Sunday, January 29, 2012

THINKING FOR A SINGLE SOLITARY MOMENT ABOUT THE SHINING AND MOVIE POSTERS

I have literally five posts sitting in my drafts folder that I need to finish and put up. For now, though, here's a quick one on my favourite movie, The Shining (which is playing in the background as I write this. Jack and Wendy are having a talk right now...).

Via twitter, I was directed to Buzzfeed's collection of 39 movie posters made by fans of The Shining. There are several striking posters in there (particularly #s 3, 9, 12, 14, 24, and 37), but by and large I am not a fan of them. What I dislike about many of the posters (aside from the ones that just look like covers for a Dover Thrift Edition of the novel) is that they mistakenly load their weight onto (admittedly iconic) elements of the film that have nothing to do with what makes it such a masterpiece. The twins, the axe, the blood, the tricycle, even the typewriter and the manuscript, all of these are contributing aspects to the film's horror, but they're not the central cause. That resides in the relationship between Jack, Wendy, Danny, and the Overlook Hotel.


The Shining is not scary because it's a violent film (really, the amount of violence is fairly small, though its impact is sizable); The Shining is terrifying because nothing in the film really explains why it is violent. The ghosts from the hotel don't really explain it (unless accepting the drink from Lloyd really does involve Jack selling his soul to the devil), the story Ullman tells about cabin fever doesn't really explain it, and the already present strain between the family doesn't really explain it. King famously complained that it was a mistake to cast Jack Nicholson because what is to come is too obvious from the opening scene. King makes a good point in that there's a certain narrative satisfaction that a less overtly "on edge" actor might have provided by emphasising the transformation of Jack from the start of the film to the end, but again knowing that violence will break out by the end of the movie, that Jack will become something monstrous, doesn't explain why. No, the very ambiguity of the movie, the "undecidability" that it foregrounds--is the Overlook a malevolent force that corrupts an otherwise decent man? Is this simply an encounter with absolute evil and its effects? Are ghosts responsible for all of this? Any of this? Would this have happened regardless of the family visiting the Overlook?--is the key to the horror that it instills in the viewer. This is what prevents a glib dismissal of the movie as "just a story;" it is fantastical in some respects, but in that is the seed of "fantasy" in the sense of a wise or desire: is The Shining showing us something we long for? Some quotidian violence that can erupt when given the right impetus? What is that impetus? Of course, these are once again the very questions that the movie refuses to answer. For now, I'll point in the direction of one of the most cogent explanations of the film's power (and horror), and leave it at that.

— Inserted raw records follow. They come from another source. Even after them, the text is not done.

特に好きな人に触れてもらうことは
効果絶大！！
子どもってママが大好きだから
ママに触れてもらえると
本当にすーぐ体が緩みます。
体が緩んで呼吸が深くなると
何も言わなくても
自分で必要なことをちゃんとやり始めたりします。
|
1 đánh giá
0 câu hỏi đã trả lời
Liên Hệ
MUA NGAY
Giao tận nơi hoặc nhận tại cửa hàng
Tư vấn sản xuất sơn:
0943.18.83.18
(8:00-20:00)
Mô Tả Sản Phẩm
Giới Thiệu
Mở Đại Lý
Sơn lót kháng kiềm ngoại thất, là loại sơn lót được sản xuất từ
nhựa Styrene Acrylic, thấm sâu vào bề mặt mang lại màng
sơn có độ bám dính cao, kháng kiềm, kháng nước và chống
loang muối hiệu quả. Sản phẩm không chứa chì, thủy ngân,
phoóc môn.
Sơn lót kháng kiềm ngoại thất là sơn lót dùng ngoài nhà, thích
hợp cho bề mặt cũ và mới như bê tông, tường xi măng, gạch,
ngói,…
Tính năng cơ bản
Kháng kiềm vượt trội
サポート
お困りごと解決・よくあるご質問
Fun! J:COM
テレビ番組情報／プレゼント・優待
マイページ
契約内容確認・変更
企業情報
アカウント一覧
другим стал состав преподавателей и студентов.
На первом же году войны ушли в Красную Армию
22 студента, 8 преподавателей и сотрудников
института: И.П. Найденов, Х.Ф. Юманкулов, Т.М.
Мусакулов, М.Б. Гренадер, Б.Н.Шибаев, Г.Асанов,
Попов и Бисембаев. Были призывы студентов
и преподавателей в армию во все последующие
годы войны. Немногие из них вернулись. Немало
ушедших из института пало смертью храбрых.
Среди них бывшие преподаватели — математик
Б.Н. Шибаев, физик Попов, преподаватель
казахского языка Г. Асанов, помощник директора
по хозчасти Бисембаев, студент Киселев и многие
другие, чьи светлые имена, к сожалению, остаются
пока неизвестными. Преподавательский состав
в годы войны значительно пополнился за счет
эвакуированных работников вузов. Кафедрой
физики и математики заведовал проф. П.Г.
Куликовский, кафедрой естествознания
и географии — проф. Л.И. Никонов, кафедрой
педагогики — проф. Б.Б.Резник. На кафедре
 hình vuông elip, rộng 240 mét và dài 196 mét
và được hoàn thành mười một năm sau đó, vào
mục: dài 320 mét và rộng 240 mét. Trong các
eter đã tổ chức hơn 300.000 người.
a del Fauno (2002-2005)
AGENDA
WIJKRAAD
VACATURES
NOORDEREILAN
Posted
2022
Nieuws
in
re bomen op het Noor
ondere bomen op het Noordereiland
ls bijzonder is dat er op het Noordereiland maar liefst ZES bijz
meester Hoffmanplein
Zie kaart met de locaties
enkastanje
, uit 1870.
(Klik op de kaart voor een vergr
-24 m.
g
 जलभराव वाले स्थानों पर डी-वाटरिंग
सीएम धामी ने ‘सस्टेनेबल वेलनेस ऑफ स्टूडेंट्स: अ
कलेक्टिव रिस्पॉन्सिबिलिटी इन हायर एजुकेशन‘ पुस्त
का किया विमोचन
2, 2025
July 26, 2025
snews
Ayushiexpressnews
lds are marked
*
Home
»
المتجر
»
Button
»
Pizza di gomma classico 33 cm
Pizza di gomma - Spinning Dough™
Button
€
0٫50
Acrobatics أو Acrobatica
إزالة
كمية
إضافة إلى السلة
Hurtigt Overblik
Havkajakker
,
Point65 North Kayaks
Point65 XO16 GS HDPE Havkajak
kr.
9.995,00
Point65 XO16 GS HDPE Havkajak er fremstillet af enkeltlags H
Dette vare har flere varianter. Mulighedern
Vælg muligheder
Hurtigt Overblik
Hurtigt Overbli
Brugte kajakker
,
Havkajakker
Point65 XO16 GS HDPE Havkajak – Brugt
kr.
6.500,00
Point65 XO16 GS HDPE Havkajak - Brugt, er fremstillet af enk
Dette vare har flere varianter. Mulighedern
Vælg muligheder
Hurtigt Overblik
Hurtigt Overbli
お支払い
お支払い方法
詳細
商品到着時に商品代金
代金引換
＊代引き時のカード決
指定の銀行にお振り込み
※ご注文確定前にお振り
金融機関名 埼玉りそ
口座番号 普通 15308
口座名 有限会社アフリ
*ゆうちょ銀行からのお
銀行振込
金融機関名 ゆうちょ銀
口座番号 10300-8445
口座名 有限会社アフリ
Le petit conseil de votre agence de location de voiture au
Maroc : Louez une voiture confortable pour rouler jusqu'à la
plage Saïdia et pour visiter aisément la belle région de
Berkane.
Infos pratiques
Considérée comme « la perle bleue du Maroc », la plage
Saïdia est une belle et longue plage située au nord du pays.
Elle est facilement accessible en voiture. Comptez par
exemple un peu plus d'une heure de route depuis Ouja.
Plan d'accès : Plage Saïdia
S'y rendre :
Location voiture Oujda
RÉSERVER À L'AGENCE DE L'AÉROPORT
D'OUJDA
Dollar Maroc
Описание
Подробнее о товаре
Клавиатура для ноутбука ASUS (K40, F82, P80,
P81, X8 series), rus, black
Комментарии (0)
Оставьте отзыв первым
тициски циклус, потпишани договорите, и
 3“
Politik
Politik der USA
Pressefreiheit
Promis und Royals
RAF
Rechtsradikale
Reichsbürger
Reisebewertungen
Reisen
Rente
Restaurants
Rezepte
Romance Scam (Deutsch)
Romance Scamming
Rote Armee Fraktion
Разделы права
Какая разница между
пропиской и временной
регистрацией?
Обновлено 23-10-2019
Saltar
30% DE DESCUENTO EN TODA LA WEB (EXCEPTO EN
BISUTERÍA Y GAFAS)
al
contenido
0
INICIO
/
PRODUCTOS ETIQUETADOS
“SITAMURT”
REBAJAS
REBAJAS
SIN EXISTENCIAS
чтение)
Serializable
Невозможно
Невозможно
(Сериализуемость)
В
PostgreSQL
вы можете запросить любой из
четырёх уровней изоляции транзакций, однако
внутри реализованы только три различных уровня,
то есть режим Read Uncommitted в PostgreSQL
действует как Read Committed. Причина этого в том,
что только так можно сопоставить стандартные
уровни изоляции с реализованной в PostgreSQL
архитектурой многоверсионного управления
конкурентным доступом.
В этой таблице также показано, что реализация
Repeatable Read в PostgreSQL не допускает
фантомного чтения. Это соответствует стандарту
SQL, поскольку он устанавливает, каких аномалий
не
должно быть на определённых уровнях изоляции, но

When it comes to a poster for the film, then, something of that undecidability, that quotidian element that trends into horror, that erupts into violence, should be captured in a way that blood and axes can't. For me, were I to make a poster of the film, I would focus not on the memorable "Here's Johnny!" scene that the DVD uses, but on a smaller scene that I find the most chilling in the film. After arguing with Wendy just before he goes down to the ballroom and runs into Grady, Jack storms out of the apartment, leaving the door wide open. That scene, with Jack walking away, the family now open and exposed to evil, to violence, to something that no longer feels like a possibility, but an inevitability (and, even worse, an inevitability that has never really seemed like anything else in hindsight, though there's still no reason why--cruelly underscored by Grady's insistence that Jack has always been the caretaker). Of course, one of the deepest ironies of the film that Fisher mentions in the analysis I've linked to above is that all of the horrifying elements, once they've assembled themselves into an (il)logical chain by the end of the movie, cannot be overlooked in any subsequent viewing. The telos of the movie is its violence, but nothing will ever really explain how we get there.

To that end, my movie poster for The Shining (clearly, I'm not a graphic designer, and I'd like to do something nicer with most of the text). One obvious caveat to all of this: more than almost any other movie I've seen, The Shining relies on all of its constituent parts to work; without its music/sound effects, any movie poster for The Shining is doomed to woefully underrepresent the movie's power.